- **INPUT**:
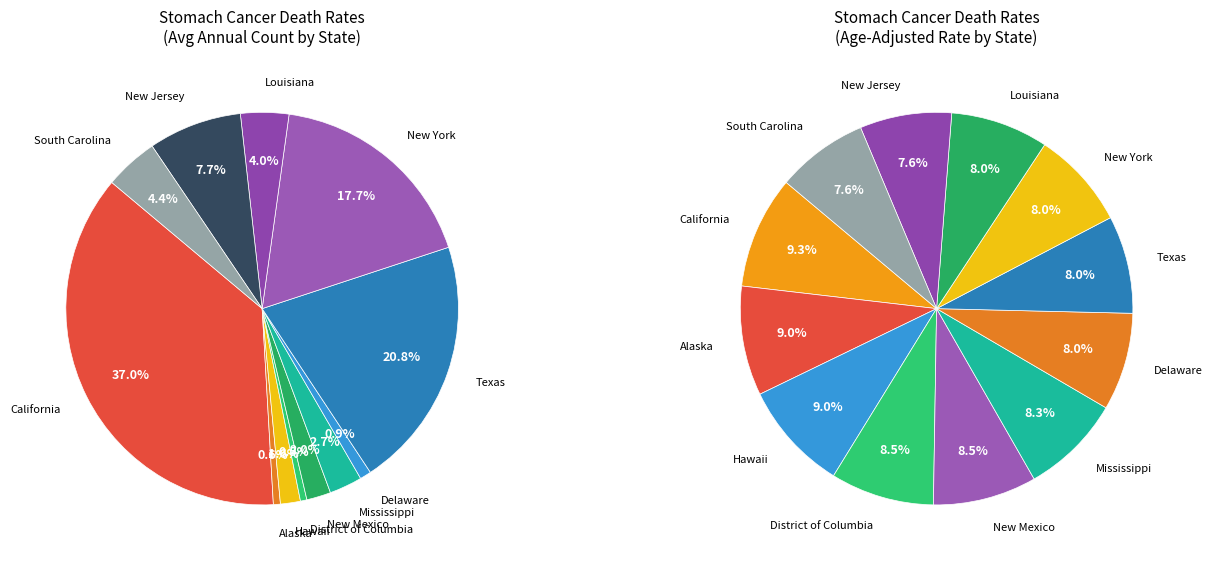

True or false: Texas accounts for 14% of the total.

False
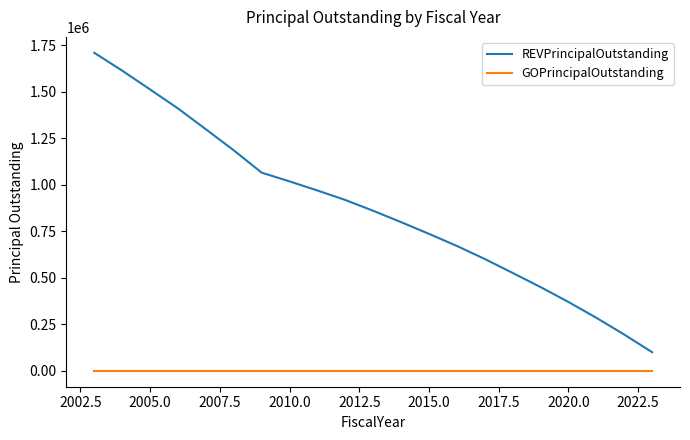

Which series has the largest range (max minus min)?

REVPrincipalOutstanding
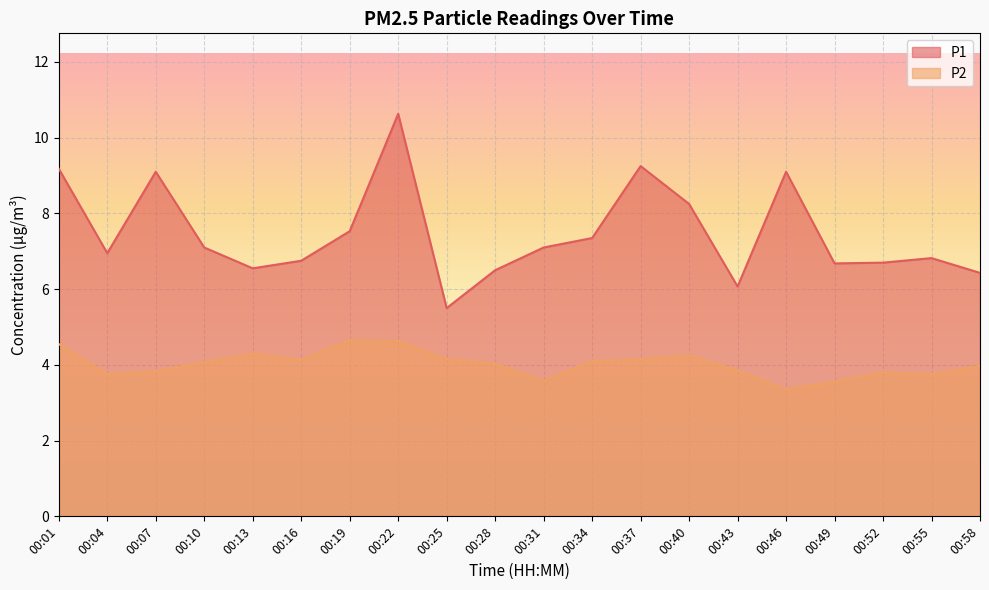

At which category is the sum across all series the highest?

00:22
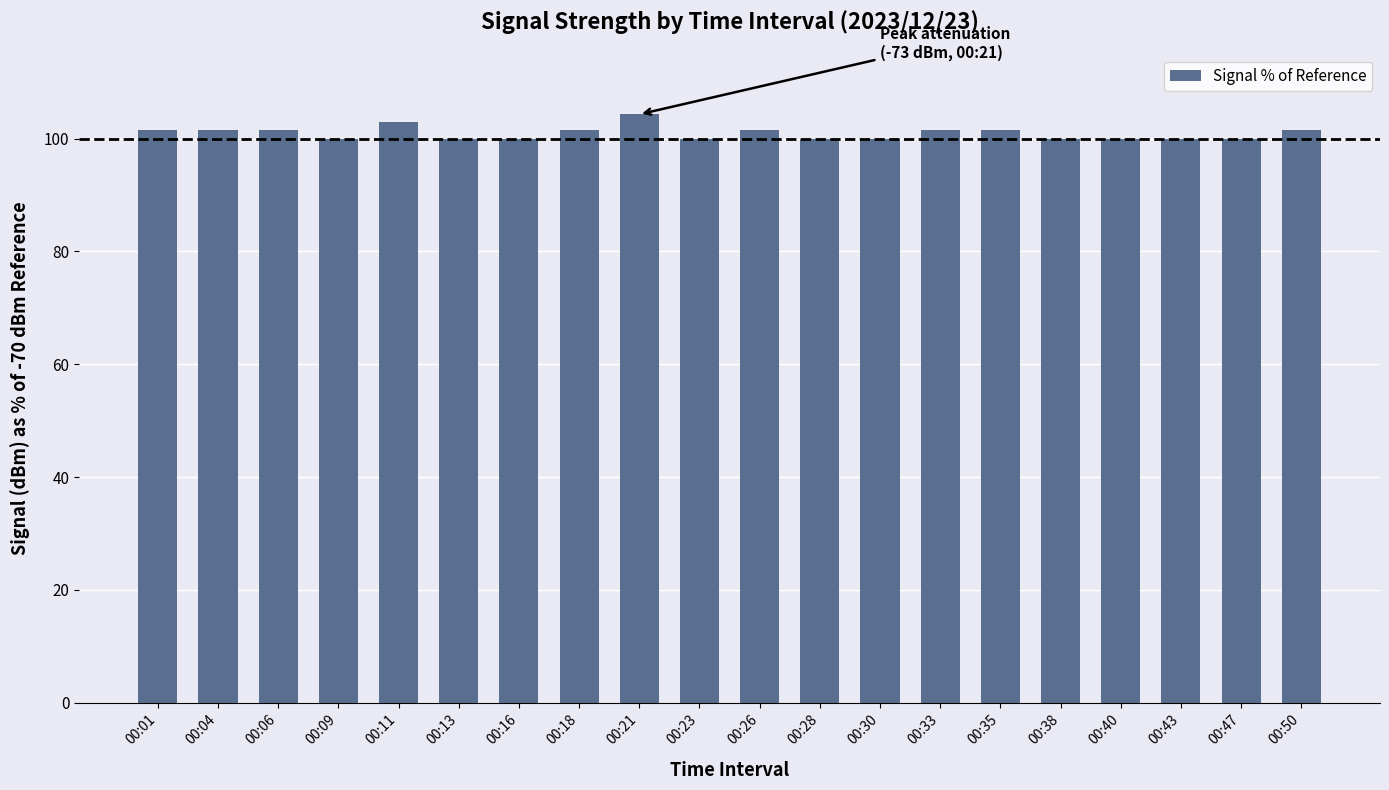

What is the minimum value shown in the chart?

100.0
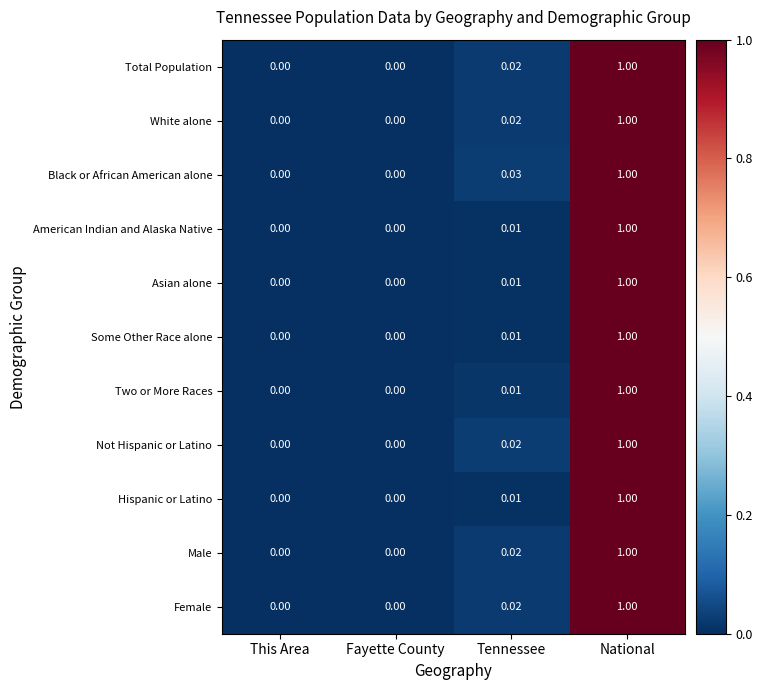

At which category is the sum across all series the highest?

National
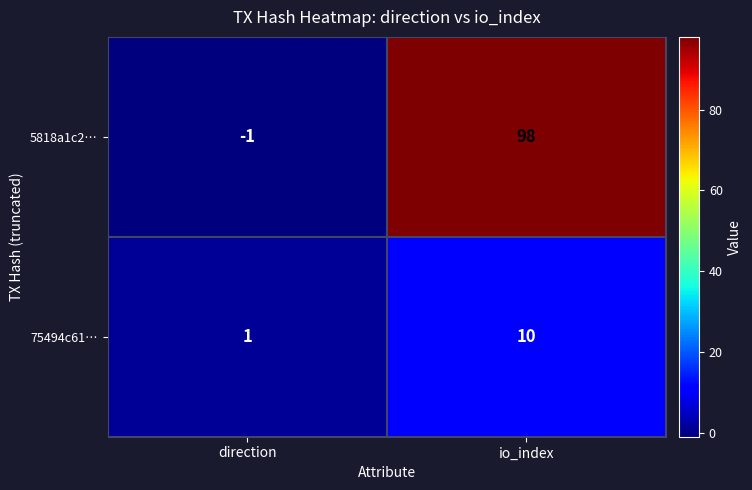

Which series has the largest total across all categories?

5818a1c2…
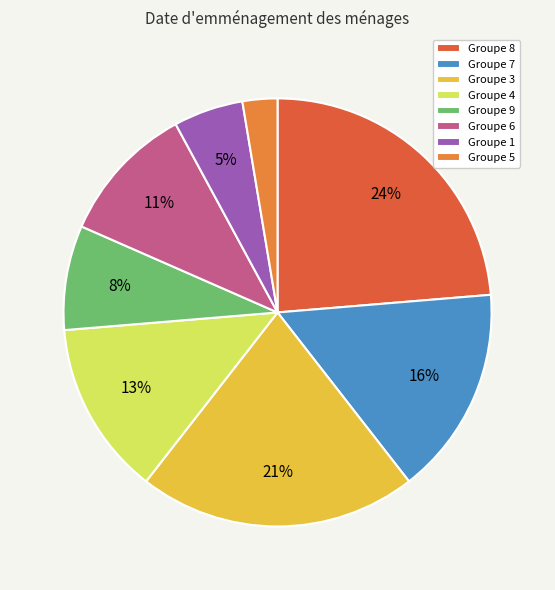

The Groupe 7 slice represents 10% of the pie. True or false?

False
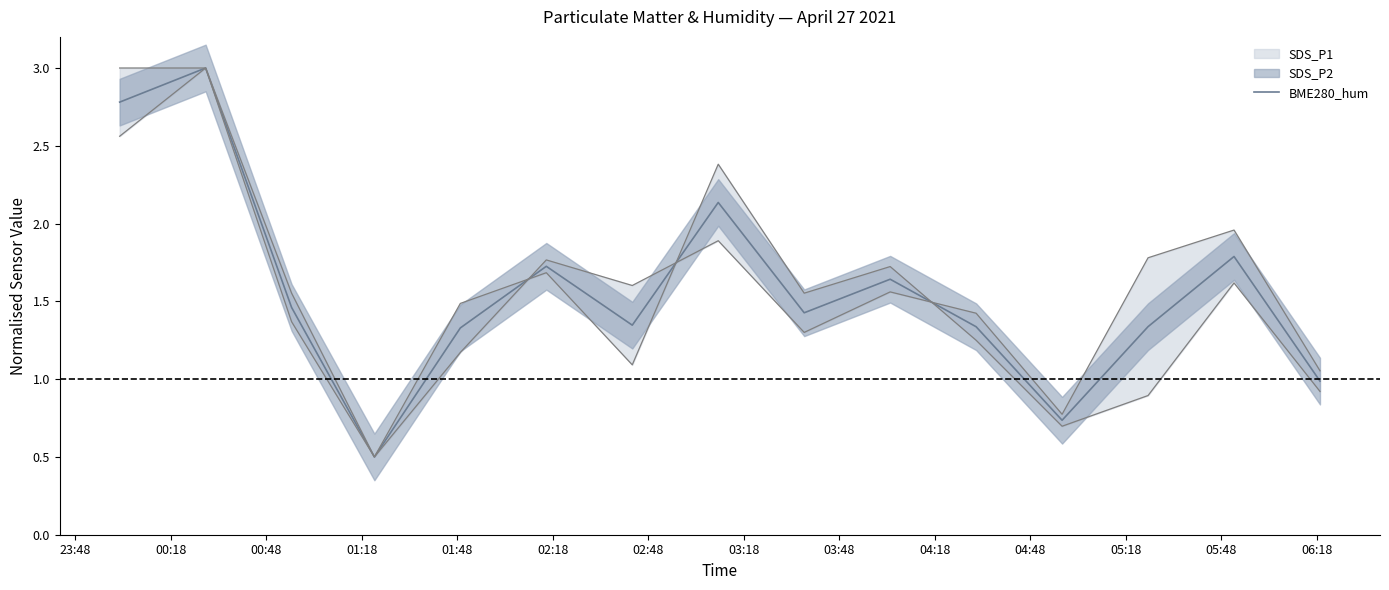

Count the number of categories in the chart.

15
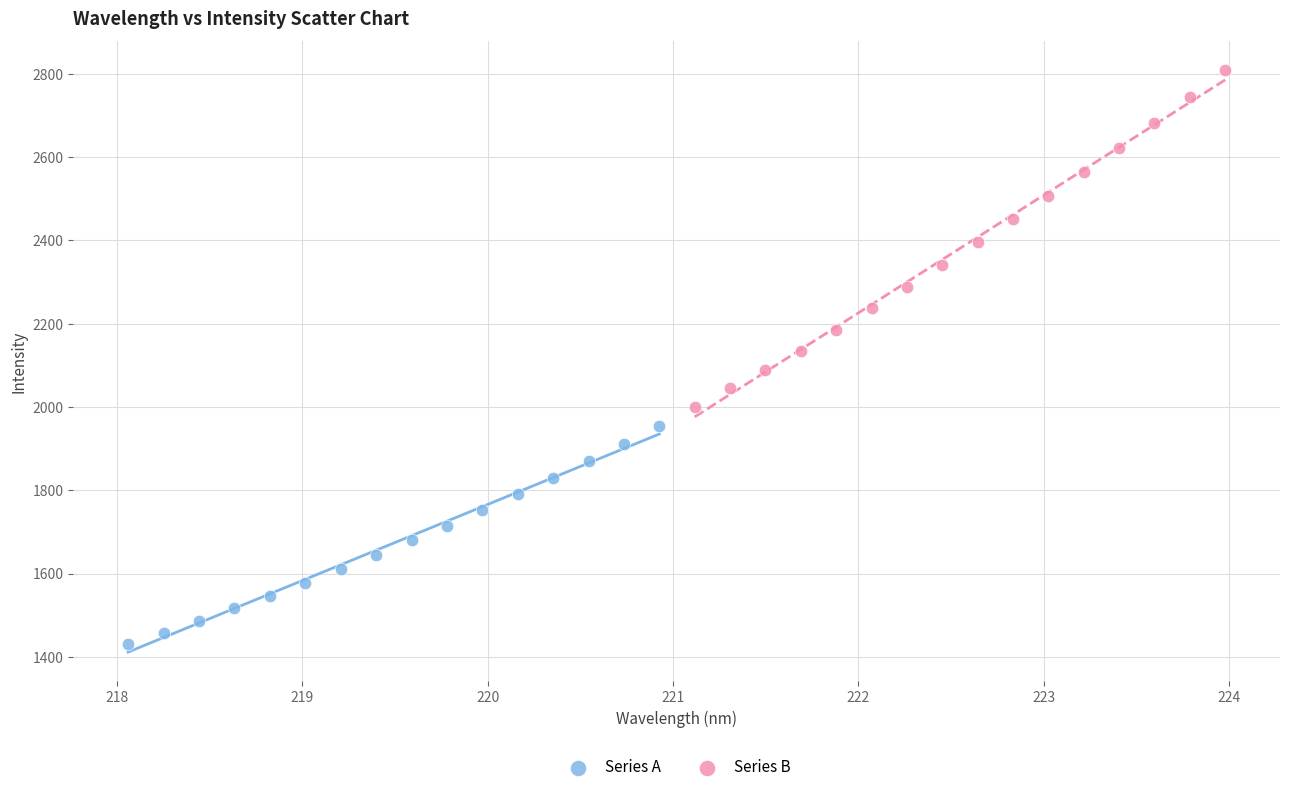

Which series has the widest spread of Y values?

Series B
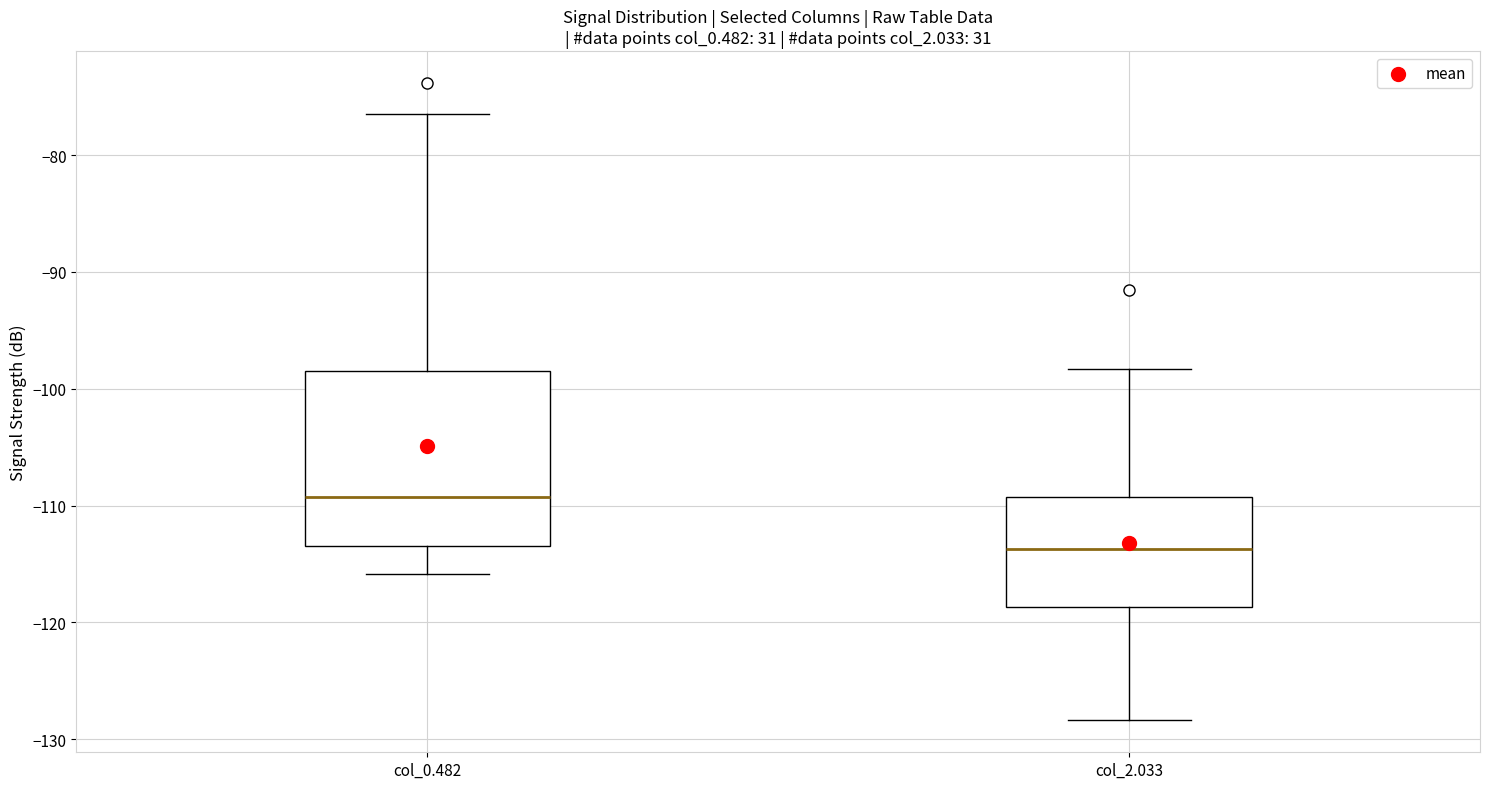

Which box has the highest median line?

col_0.482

- **WHAT NEEDS TO BE DONE**: Print every row above word for word, leaving out the pictures.

- **ANSWER SECTION**:
True or false: Texas accounts for 14% of the total.

False

Which series has the largest range (max minus min)?

REVPrincipalOutstanding

At which category is the sum across all series the highest?

00:22

What is the minimum value shown in the chart?

100.0

At which category is the sum across all series the highest?

National

Which series has the largest total across all categories?

5818a1c2…

The Groupe 7 slice represents 10% of the pie. True or false?

False

Count the number of categories in the chart.

15

Which series has the widest spread of Y values?

Series B

Which box has the highest median line?

col_0.482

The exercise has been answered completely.